‘Being’ person-centred: a reflection from a personal and professional experience

In this week’s Evidence Based Nursing Blog, Andrew Cassidy (@mrandycassidy) brings his own personal lived experiences and professional thoughts from his years working in the NHS and other sectors on what being person-centred looks like. 

I’ve worked in the healthcare for nearly fifteen years, in the NHS, the third sector, and for a social enterprise. In spite of the differences in these roles, a main focus of each of them has been on the provision of person-centred care. But what is person-centred care, and how can one person be expected to say what is and what isn’t person centred for someone else?

This question was brought into sharp relief in the early days of the pandemic. I have Crohn’s Disease, and take immunosuppressant medication to keep it under control. This placed me in the shielding group, and led to one of the most challenging conversations that I have ever had with my healthcare team.

Early in the morning of March 23rd, my GP called to ask me how I would feel about having a DNR placed on my medical records. I have a good relationship with my GP, and her manner was sensitive and, I felt, pitched at a level I would respond to. We’ve always been candid in our conversations, and I appreciated this candour in our conversation, but it made me think. My conversation with my GP was structured around my level of understanding and my “expertise” of my own condition. However, I appreciate how difficult that conversation would have been for my GP to instigate, and I began to wonder how the conversations she had with other patients in my position were positioned. Were they all as “person-centred” as the conversation I had?

 

This made me think about my professional life, and the roles of my clinical colleagues. As nurses, they are expected to provide person-centred care in all circumstances. But how can “person-centred-ness” be quantified? Two people could look at the same interaction, and arrive at two polar opinions as to whether or not it was person-centred. Is there a universal definition, or is it nebulous and does that definition differ from person to person? Further, if there is no definitive definition – and, if the notion of what is and is not “person-centred” varies from person to person, then surely there cannot be? – how can we reasonably expect professionals themselves to determine whether their interactions are person-centred or not? 

I decided to examine my own experiences of care, and to try to determine what factors were important in my appraisal of whether or not they were person-centred. My first thoughts ran to health literacy. For me, the first step of a person-centred approach is communicating at a level people are comfortable with. I’ve had Crohn’s for over twenty years, and conversations about antiemetics, 5-ASA’s, and terminal ilea do not faze me, but I can imagine the confusion these conversations would give rise to someone who has been newly diagnosed. But here’s the rub; that’s precisely what makes it person-centred for me. The very aspect that makes it person-centred to me could have completely the opposite effect on someone else.

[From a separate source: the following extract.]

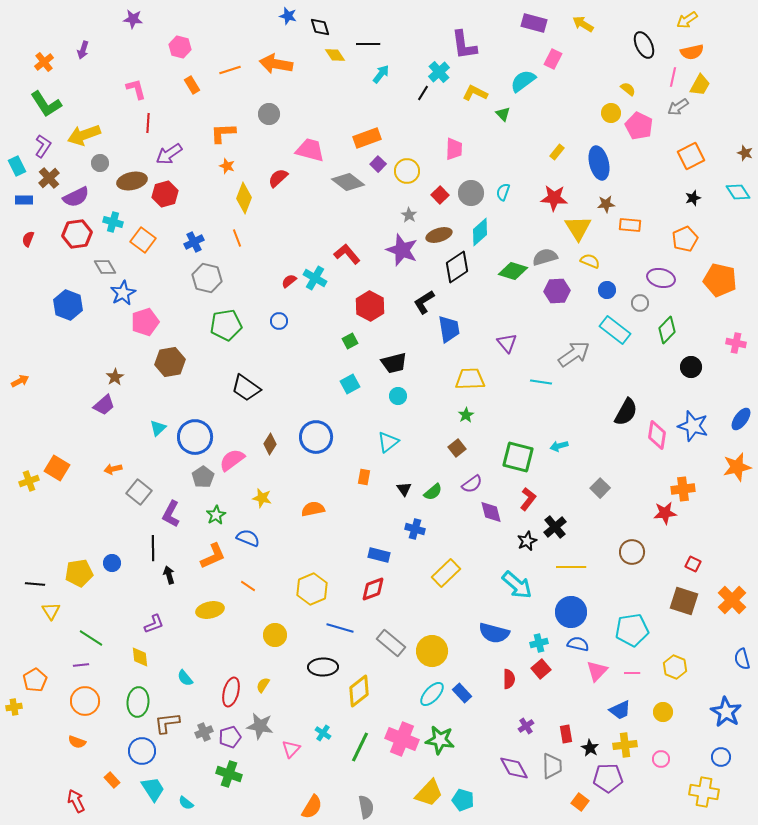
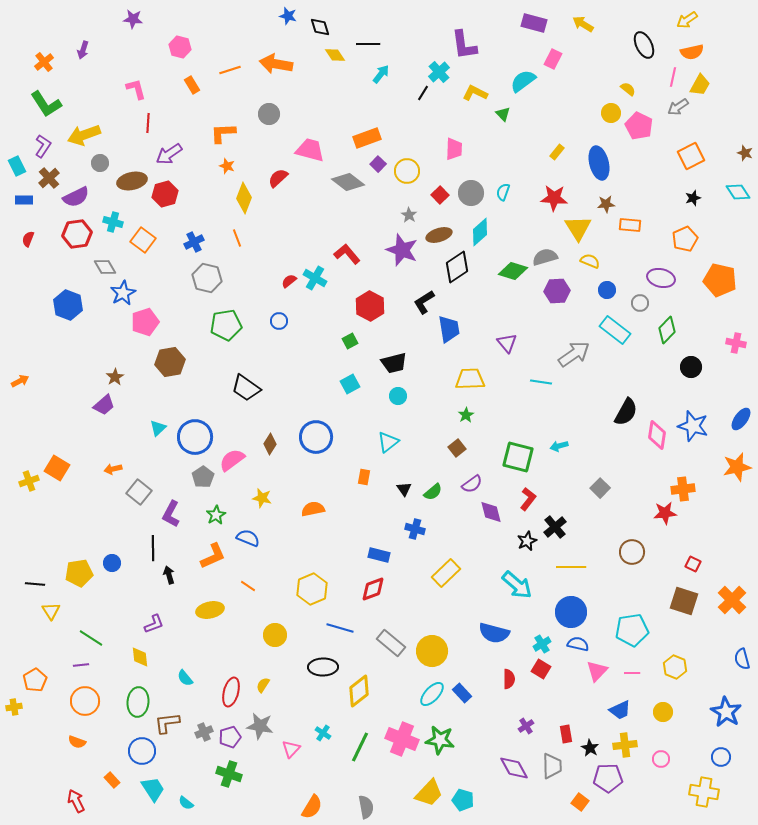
cyan cross at (539, 643): moved 3 px right, 1 px down; rotated 18 degrees counterclockwise
red square at (541, 669): rotated 18 degrees counterclockwise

This leaves a very obvious question; can we truly expect professionals to know at first glance or interaction the approach that would suit every patient and pitch their interactions accordingly? And, if so, how can policies be made at Trust / Health Board / National levels when we have a virtual smorgasbord of opinions on what person-centred is and isn’t.

For me, the essence of person-centred care comes down to ascertaining what is important to the person themselves. Recent initiatives have led the way on this, notably the Scottish Government’s What Matters to You, have shone a light on a way forward.  A system simply cannot decide what being person-centred looks like, but getting to the heart of what is important to the person can provide a starting point. What matters to the person should influence everything in a healthcare environment, from communications to potential treatment options and long-term support and care. Only once what matters to someone is identified and valued can systems begin to design a package of care that truly puts people at the centre.